> _Description of the task_:
From the entries below, copy every line that has the word "scroll".

======== Supplied material

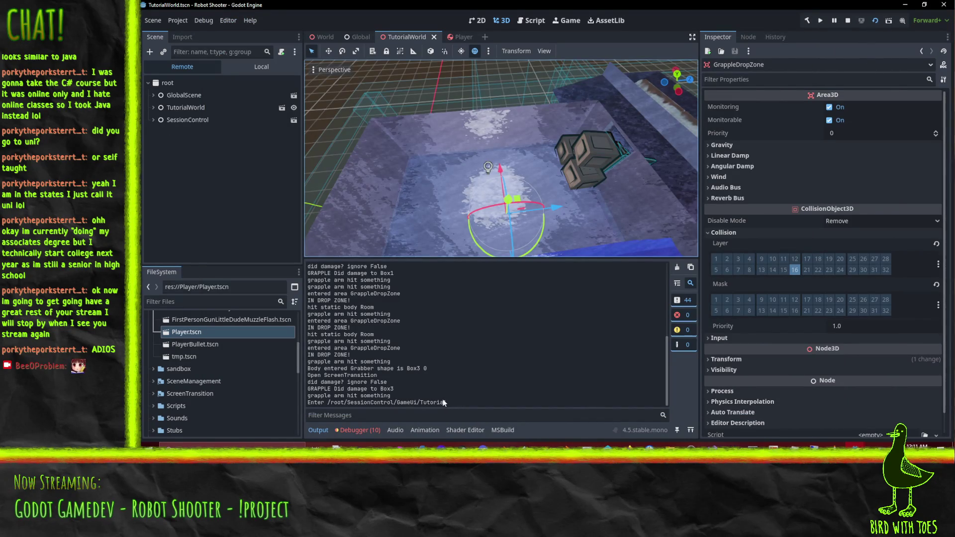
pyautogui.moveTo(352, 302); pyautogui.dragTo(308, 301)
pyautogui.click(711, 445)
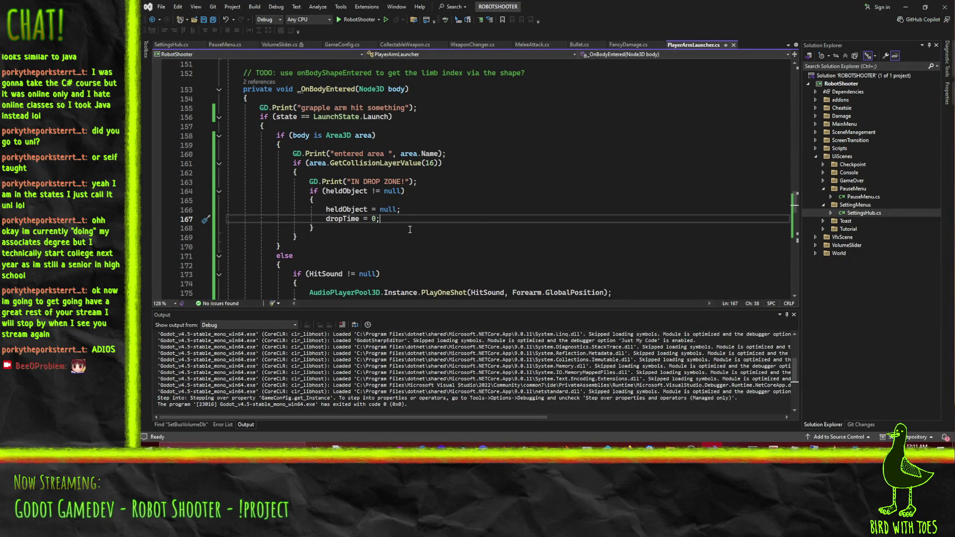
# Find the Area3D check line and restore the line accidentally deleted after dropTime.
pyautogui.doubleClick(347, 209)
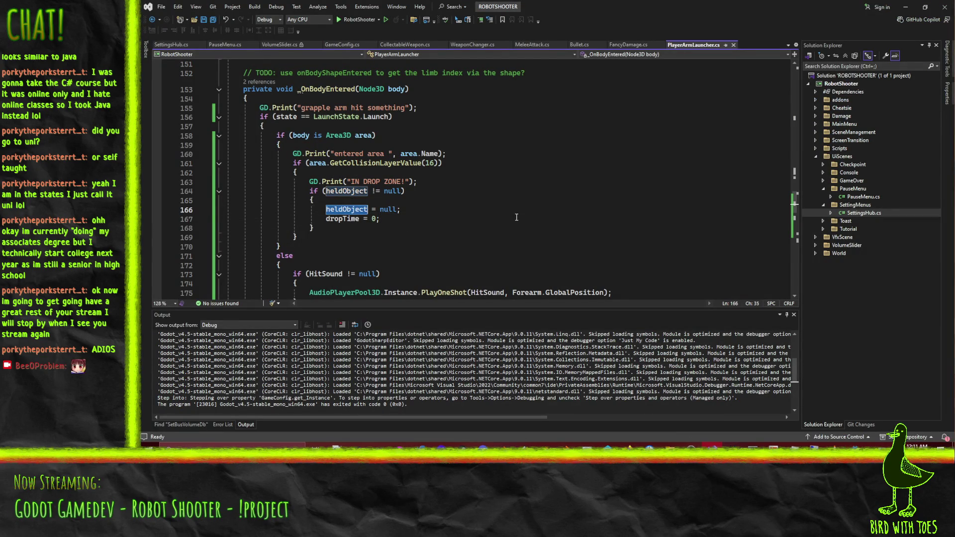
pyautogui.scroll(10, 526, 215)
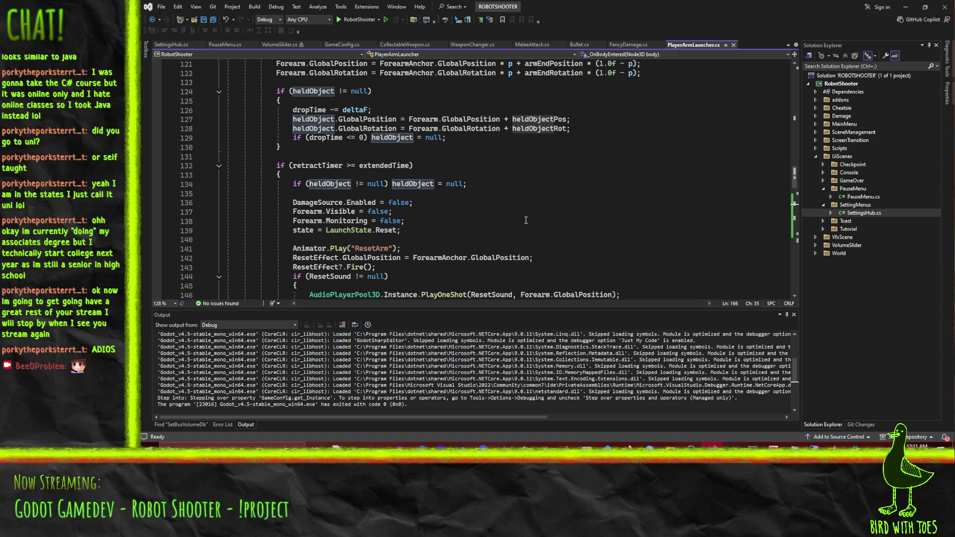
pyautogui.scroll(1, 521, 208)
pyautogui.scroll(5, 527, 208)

================
======== Supplied material

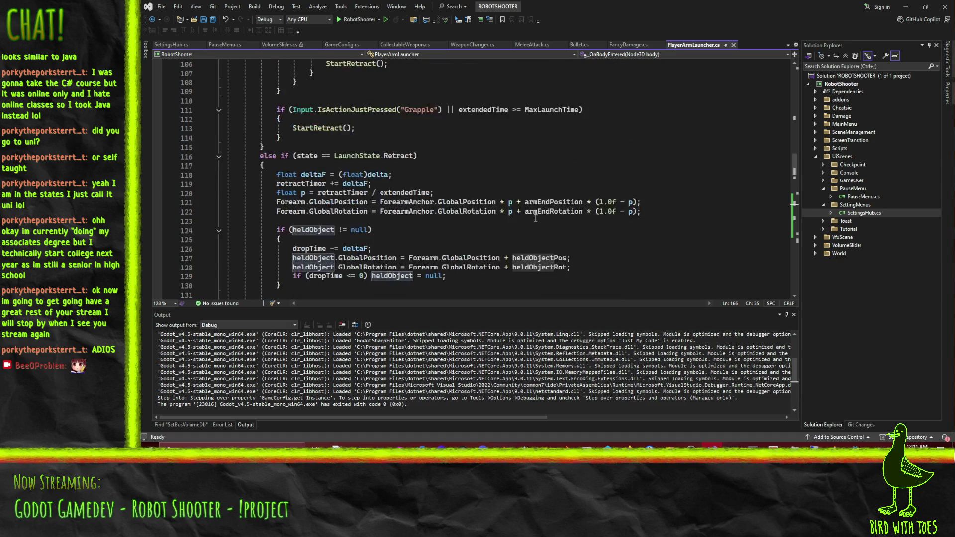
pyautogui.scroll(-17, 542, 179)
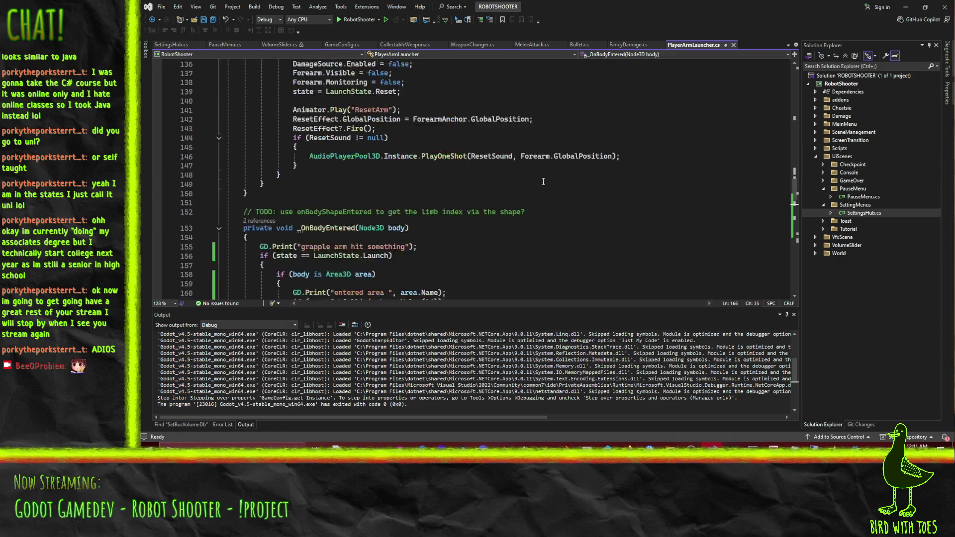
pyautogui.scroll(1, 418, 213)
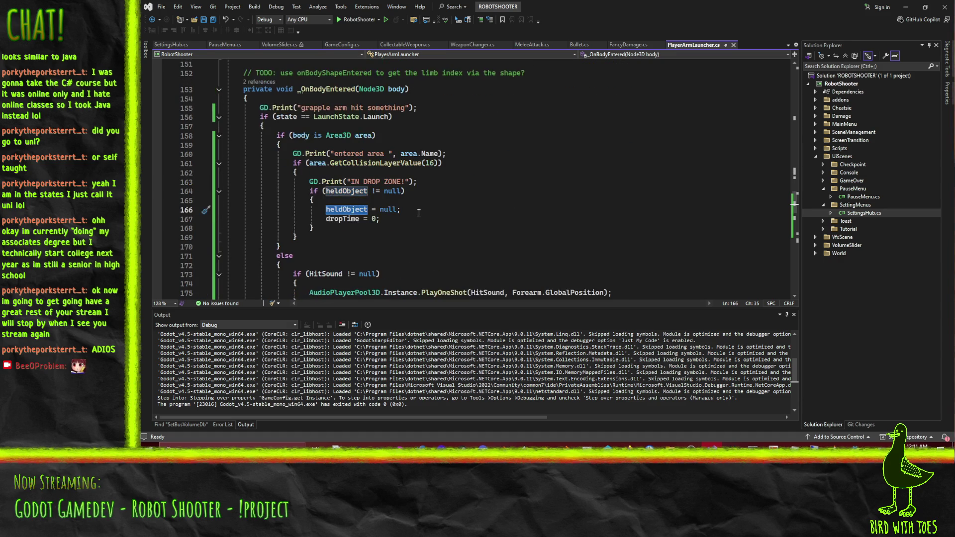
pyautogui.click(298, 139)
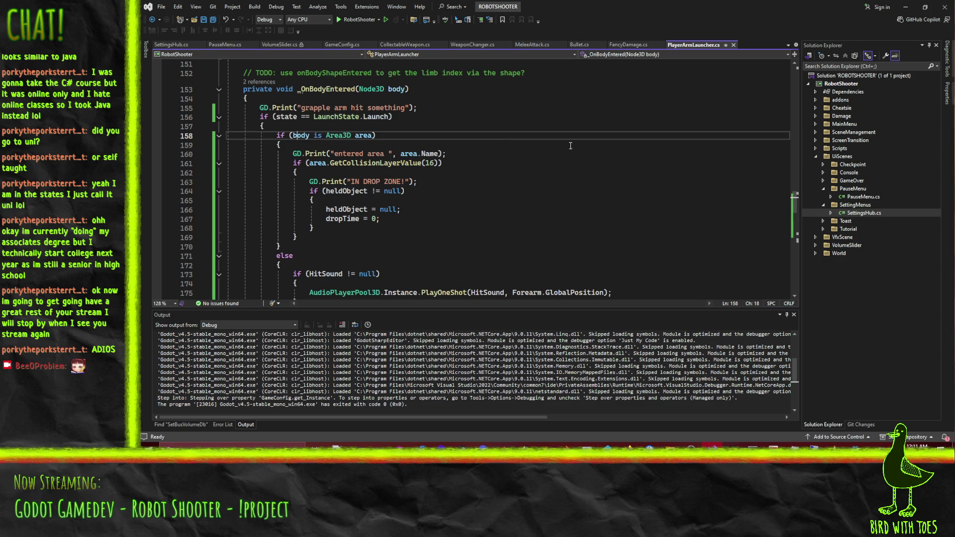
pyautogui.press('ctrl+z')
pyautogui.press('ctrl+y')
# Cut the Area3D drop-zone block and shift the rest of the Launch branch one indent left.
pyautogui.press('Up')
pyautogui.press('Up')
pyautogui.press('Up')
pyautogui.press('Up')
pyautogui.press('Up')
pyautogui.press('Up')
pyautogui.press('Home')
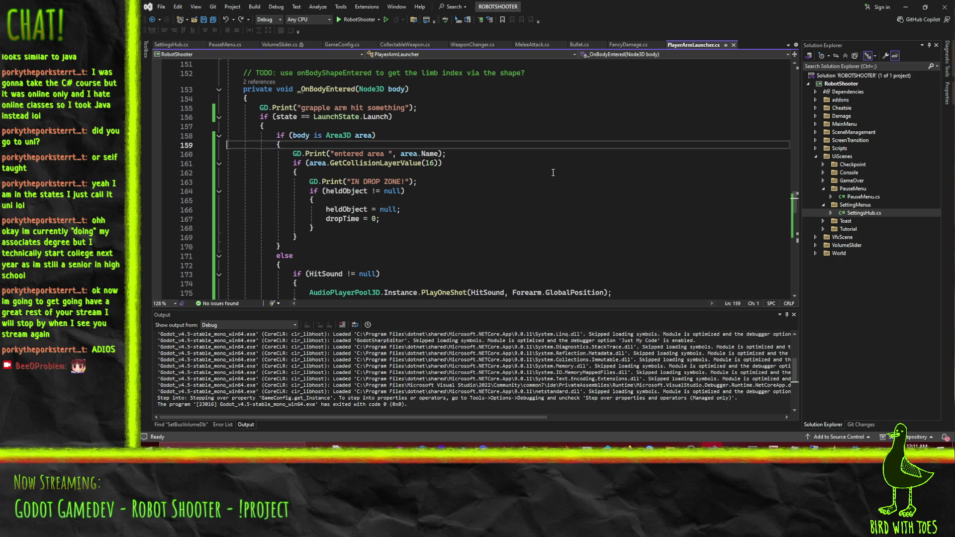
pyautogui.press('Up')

================

> _Response box_:
pyautogui.scroll(10, 526, 215)
pyautogui.scroll(1, 521, 208)
pyautogui.scroll(5, 527, 208)
pyautogui.scroll(-17, 542, 179)
pyautogui.scroll(1, 418, 213)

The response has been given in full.